Intravenous injection of oleic acid (OA) induces acute, edematous lung injury resembling some of the features of adult respiratory distress syndrome. One class of inflammatory agents speculated to be mediators of acute lung injury are eicosanoids. We tested the hypothesis that 5-lipoxygenase and cyclooxygenase metabolites of arachidonic acid mediate the pulmonary injury induced by OA. OA (0.1 ml), injected as a bolus into the pulmonary artery (PA) of isolated, Krebs-perfused rabbit lungs, resulted in significant (P less than .05) increases in lung weight (an index of pulmonary edema), maximum airway pressure, perfusate immunoreactive (i) 6-keto PGF1a, and a significant, though minimal, increase in perfusate i-thromboxane B2. No measurable increases were recorded in PA pressure or perfusate i-leukotriene (LT) C4/D4. Neither pretreatment with the LTD4/E4 antagonist, LY171883 (10 microM), nor the 5-lipoxygenase/cyclooxygenase inhibitor, BW755C (100 microM), attenuated the pulmonary edema.
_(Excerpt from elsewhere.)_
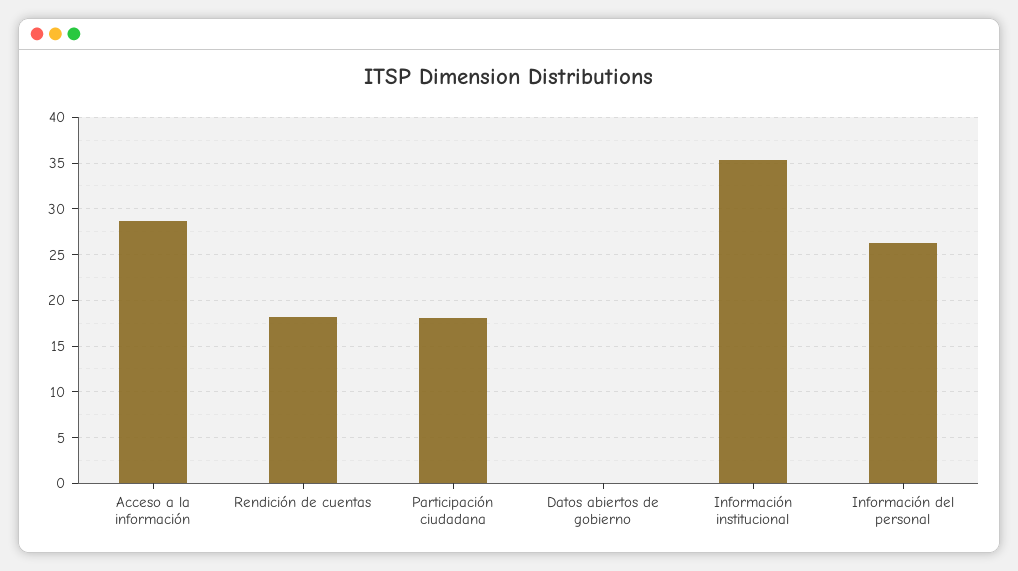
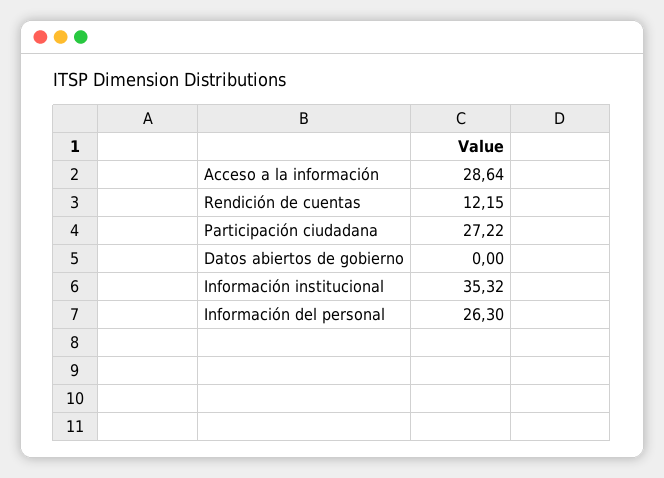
Rendición de cuentas: 18 -> 12.15
Participación ciudadana: 18 -> 27.22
However, BW755C abrogated the increase in i6-keto PGF1a. Additionally, administration of exogenous LTD4 (100 nM) into the perfusate produced only a minimal increase in lung weight in the isolated rabbit lungs (n = 4). These results demonstrate that 5-lipoxygenase and cyclooxygenase metabolites do not appear to mediate OA-induced injury in the isolated, Krebs-perfused rabbit lung.